In fact, I was still ensconced in my first marital home back in the distant 1990s when I first watched, and enjoyed, the show.
Most readers will know that Mrs The Millbrooker and I are television free; we do own a set, but there's no outside reception and we neither have nor need a licence. On very rare occasions, though, we have been known to download something from BBC iPlayer. We saw all of the first series of Ashes to Ashes in that way. We saw the first series of Life On Mars, belatedly, in the same manner.

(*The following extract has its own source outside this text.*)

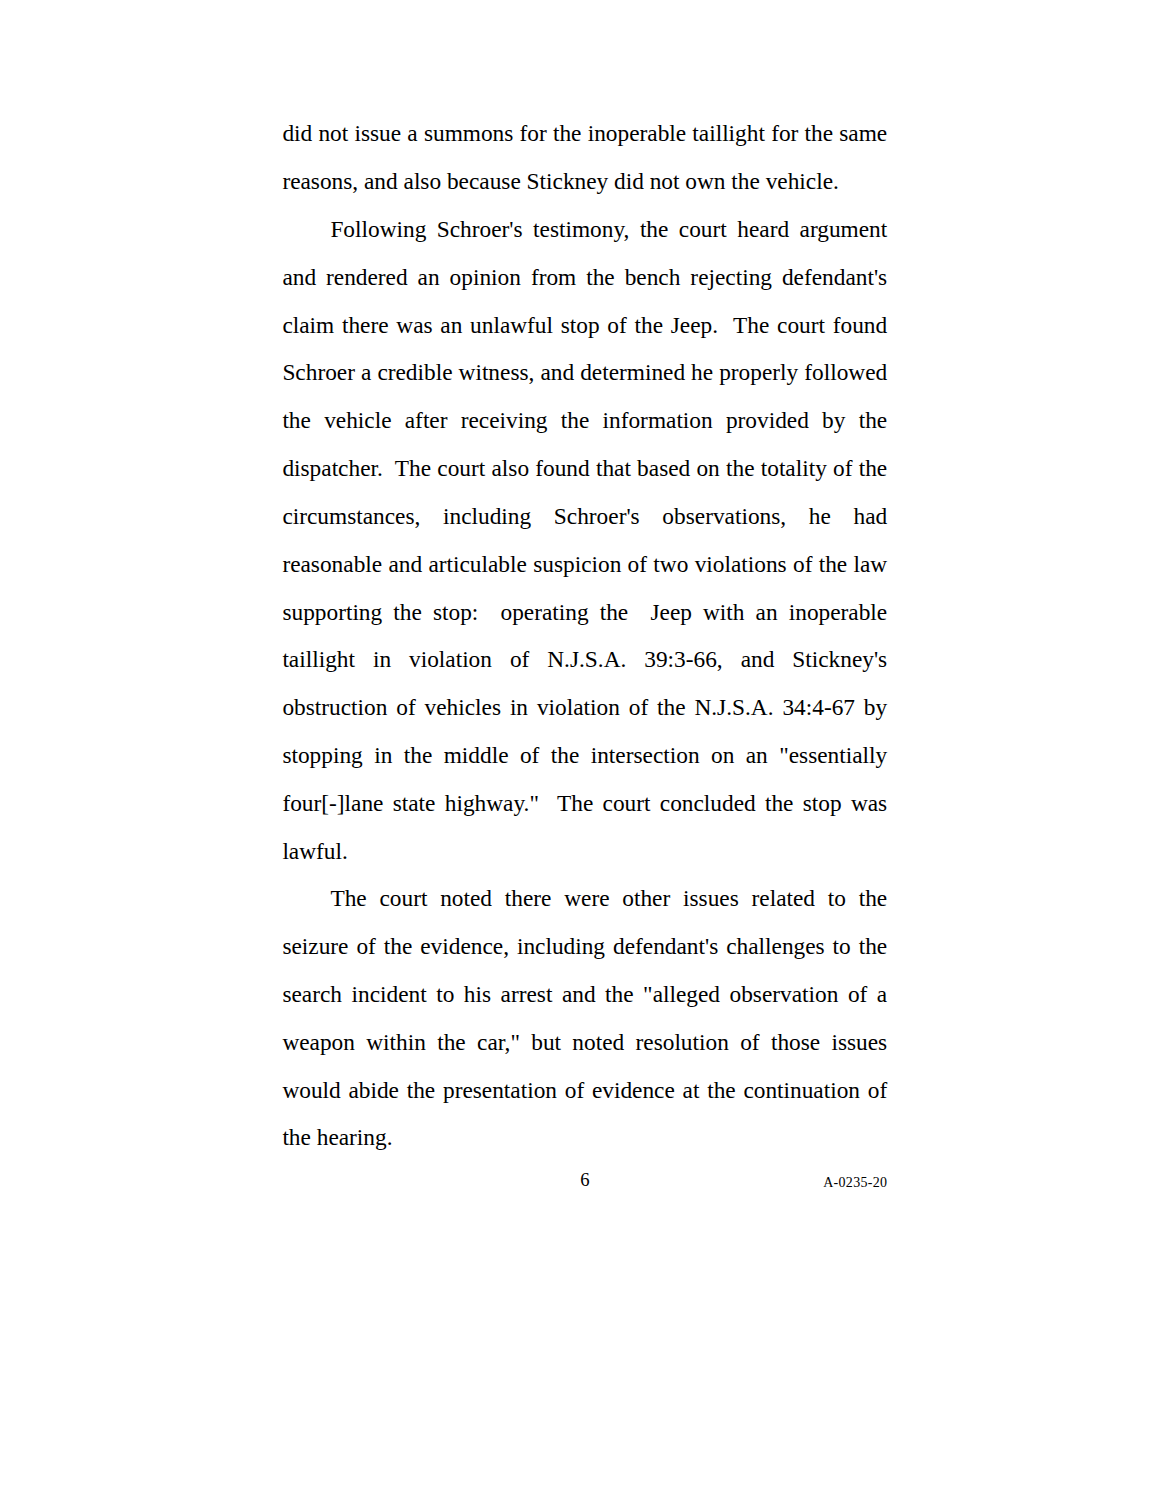did not issue a summons for the inoperable taillight for the same reasons, and also because Stickney did not own the vehicle.
Following Schroer's testimony, the court heard argument and rendered an opinion from the bench rejecting defendant's claim there was an unlawful stop of the Jeep. The court found Schroer a credible witness, and determined he properly followed the vehicle after receiving the information provided by the dispatcher. The court also found that based on the totality of the circumstances, including Schroer's observations, he had reasonable and articulable suspicion of two violations of the law supporting the stop: operating the Jeep with an inoperable taillight in violation of N.J.S.A. 39:3-66, and Stickney's obstruction of vehicles in violation of the N.J.S.A. 34:4-67 by stopping in the middle of the intersection on an "essentially four[-]lane state highway." The court concluded the stop was lawful.
The court noted there were other issues related to the seizure of the evidence, including defendant's challenges to the search incident to his arrest and the "alleged observation of a weapon within the car," but noted resolution of those issues would abide the presentation of evidence at the continuation of the hearing.
6A-0235-20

Last night we thought we'd sit and vegetate to the new Jonathan Creek; we watched "The Grinning Man" feature length episode. All two hours of it.I've rarely wasted two hours on such utter tosh; but let's try and be nice, at least for a couple of sentences. First up - the man himself. It was and still is a pleasure to see Alan Davies going through his paces; he has an ability to bring a smile to my face with his bumbling-yet-sharp characterisation of Creek. I always rather enjoyed his stand-up in his younger days as well.

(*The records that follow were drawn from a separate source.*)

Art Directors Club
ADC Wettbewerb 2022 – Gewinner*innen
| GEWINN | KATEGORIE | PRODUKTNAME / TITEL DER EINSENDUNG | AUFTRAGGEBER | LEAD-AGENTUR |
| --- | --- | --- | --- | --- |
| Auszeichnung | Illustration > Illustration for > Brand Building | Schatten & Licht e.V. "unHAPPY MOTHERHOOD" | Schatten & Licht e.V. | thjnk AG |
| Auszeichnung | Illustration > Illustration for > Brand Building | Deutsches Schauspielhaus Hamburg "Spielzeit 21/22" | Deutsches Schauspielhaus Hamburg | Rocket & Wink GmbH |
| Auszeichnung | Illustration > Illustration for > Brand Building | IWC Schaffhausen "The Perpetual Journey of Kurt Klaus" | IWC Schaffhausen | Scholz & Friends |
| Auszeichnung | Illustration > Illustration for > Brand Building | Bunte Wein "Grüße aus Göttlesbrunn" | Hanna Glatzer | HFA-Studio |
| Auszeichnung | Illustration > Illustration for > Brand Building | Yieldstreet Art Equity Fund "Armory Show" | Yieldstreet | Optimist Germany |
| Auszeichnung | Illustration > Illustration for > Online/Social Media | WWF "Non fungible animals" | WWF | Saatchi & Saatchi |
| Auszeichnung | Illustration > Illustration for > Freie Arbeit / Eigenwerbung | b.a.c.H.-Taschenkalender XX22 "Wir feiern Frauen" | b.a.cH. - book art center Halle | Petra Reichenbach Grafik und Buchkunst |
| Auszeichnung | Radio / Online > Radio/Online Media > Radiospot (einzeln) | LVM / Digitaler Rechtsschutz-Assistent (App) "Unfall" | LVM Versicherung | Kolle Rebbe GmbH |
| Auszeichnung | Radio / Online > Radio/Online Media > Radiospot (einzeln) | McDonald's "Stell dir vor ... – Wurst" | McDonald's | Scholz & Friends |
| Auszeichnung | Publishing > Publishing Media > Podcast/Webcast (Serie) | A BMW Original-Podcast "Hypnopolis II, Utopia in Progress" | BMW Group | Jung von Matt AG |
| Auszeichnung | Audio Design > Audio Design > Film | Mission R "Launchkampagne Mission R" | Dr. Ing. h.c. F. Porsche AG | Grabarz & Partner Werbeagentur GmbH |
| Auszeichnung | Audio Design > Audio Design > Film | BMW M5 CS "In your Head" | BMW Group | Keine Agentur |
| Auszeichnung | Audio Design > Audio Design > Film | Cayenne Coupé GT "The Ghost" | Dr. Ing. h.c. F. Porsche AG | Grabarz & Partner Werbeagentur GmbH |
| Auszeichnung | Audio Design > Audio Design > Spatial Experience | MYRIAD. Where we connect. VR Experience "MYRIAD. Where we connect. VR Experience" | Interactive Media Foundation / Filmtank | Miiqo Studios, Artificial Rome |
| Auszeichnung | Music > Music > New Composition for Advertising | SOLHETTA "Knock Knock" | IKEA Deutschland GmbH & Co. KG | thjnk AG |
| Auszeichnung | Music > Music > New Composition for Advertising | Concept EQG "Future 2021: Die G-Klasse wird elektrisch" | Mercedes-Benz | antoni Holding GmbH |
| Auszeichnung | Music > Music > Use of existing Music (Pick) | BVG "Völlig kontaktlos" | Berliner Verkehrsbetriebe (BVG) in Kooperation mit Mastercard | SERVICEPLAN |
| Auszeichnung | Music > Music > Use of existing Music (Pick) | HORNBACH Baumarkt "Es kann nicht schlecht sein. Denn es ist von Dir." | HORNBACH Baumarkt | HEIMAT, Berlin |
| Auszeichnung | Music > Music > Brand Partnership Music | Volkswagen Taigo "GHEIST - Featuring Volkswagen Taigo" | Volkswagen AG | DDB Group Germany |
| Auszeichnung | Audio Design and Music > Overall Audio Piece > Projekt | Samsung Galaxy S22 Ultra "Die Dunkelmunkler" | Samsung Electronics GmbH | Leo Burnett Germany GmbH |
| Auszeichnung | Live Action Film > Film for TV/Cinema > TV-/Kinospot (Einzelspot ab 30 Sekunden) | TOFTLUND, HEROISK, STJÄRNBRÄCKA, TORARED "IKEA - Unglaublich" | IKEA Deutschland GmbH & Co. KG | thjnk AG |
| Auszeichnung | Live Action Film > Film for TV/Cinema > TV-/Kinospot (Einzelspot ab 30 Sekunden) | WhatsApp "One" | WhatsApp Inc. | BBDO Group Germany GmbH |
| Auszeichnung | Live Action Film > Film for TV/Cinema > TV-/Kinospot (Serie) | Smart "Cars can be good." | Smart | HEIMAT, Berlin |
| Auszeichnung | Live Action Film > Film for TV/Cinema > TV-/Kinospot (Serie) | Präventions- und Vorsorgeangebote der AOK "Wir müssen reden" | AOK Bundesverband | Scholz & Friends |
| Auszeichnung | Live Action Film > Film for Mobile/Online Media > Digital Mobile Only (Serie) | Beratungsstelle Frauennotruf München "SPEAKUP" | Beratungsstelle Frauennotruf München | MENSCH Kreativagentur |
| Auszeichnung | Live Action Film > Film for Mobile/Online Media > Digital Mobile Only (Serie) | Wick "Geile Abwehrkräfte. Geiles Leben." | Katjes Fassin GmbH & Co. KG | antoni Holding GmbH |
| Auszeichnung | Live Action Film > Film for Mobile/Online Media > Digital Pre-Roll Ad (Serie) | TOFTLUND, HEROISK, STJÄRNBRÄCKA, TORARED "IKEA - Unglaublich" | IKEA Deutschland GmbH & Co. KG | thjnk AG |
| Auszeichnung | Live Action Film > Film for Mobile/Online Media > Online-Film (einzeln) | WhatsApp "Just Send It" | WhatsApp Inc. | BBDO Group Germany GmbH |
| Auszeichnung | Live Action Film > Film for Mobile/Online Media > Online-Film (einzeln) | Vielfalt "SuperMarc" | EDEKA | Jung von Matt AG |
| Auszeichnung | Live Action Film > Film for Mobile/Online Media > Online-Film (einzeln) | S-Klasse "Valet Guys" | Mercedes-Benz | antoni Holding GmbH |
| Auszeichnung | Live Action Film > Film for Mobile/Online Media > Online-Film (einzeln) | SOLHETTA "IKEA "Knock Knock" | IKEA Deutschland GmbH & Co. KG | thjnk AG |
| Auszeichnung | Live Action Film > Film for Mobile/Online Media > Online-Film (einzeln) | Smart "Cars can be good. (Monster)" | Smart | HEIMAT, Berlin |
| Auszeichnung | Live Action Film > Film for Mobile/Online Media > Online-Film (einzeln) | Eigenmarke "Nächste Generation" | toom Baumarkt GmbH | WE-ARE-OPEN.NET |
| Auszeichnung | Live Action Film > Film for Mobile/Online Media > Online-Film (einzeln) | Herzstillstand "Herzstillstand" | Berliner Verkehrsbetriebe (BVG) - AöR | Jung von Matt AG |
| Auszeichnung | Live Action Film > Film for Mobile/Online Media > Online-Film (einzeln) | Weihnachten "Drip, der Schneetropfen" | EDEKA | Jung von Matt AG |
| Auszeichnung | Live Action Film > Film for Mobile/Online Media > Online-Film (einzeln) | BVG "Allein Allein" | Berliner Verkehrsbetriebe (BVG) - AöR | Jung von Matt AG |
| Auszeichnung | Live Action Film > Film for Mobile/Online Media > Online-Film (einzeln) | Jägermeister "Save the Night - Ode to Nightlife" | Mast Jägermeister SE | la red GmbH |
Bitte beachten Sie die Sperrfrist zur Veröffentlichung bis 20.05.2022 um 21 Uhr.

But then there's the rest of it.
The wonderfully sardonic Maddie Magellan (Caroline Quentin) is long past history; indeed in the eensy-wensy bit of research I've done for this posting I've learnt that she was replaced by a character called Carla Borrego (Julia Sawahla) some years after I'd stopped watching the first time.
This new series appears to be a written-by-numbers piece of formulaic laziness. The characterisations have become caricatures. Davies has a new sidekick called Joey, played by Sheridan Smith. Smith has an in-role propensity for flashing plenty of leg (and in The Grinning Man, a quick glimpse of bottom). I like a bit of thigh as much as the next man - but this is so obviously prime-time formula, it's dreadful.
I can picture the production meeting where the team agree that Davies has grown into mum's favourite fantasy figure, so they'd best get a bit of skirt in to keep dad happy. Hey presto - winning formula!Plots for Jonathan Creek have always been a tad on the preposterous side, but ideas seem to have run so thin that the audience is now expected to put up with more holes than the average string vest. We're expected to believe that whenever Creek or Joey creep around following a potential baddie, that baddie has lost all peripheral vision and sense of hearing. Really, people, this sort of thing went out with Dixon of Dock Green.
We're asked to believe that, having discovered a veritable hoard of corpses hidden inside a stately home (including at least one very recent one), the house remains lived in and the police are nowhere to be seen. They'd be all over the place and tearing it apart, guys. We're expected to believe that the supposedly brilliant Creek (and professionally sceptical Joey) didn't bother to check clues that are screaming at them; not even when they've actually spotted the obvious. No - they just carry on inexplicably scratching their heads for another interminable half hour.
It's time to put Mr Creek to bed for good; Alan Davies needs to find something else to do with his considerable talents and the public should be offered properly written, intelligently thought out shows - not lazy, ill-conceived hours of piffle like this.
We won't be downloading the next episode, but you'd probably worked that out.